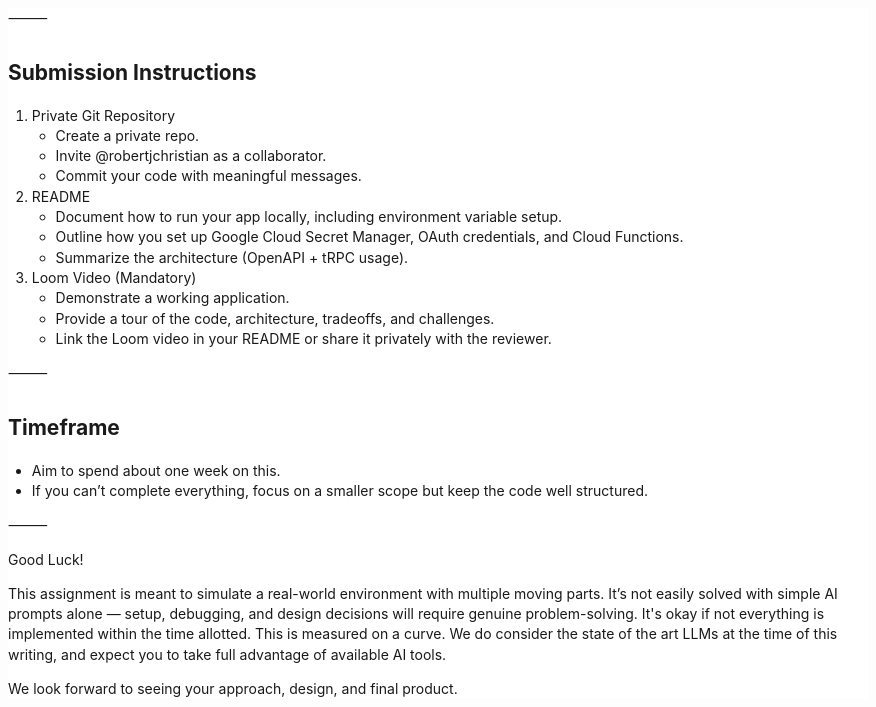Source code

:⸻

## Submission Instructions

1.	Private Git Repository
    - Create a private repo.
	- Invite @robertjchristian as a collaborator.
	- Commit your code with meaningful messages.
2.	README
	- Document how to run your app locally, including environment variable setup.
	- Outline how you set up Google Cloud Secret Manager, OAuth credentials, and Cloud Functions.
	- Summarize the architecture (OpenAPI + tRPC usage).
3.	Loom Video (Mandatory)
	- Demonstrate a working application.
	- Provide a tour of the code, architecture, tradeoffs, and challenges.
	- Link the Loom video in your README or share it privately with the reviewer.

⸻

## Timeframe

  - Aim to spend about one week on this.
  - If you can’t complete everything, focus on a smaller scope but keep the code well structured.

⸻

Good Luck!

This assignment is meant to simulate a real-world environment with multiple moving parts.  It’s not easily solved with simple AI prompts alone — setup, debugging, and design decisions will require genuine problem-solving.  It's okay if not everything is implemented within the time allotted.  This is measured on a curve.  We do consider the state of the art LLMs at the time of this writing, and expect you to take full advantage of available AI tools.  

We look forward to seeing your approach, design, and final product.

··········

Task goal: Look over the material above and show each line where "README" appears.

Answer to this problem:
2.	README
	- Link the Loom video in your README or share it privately with the reviewer.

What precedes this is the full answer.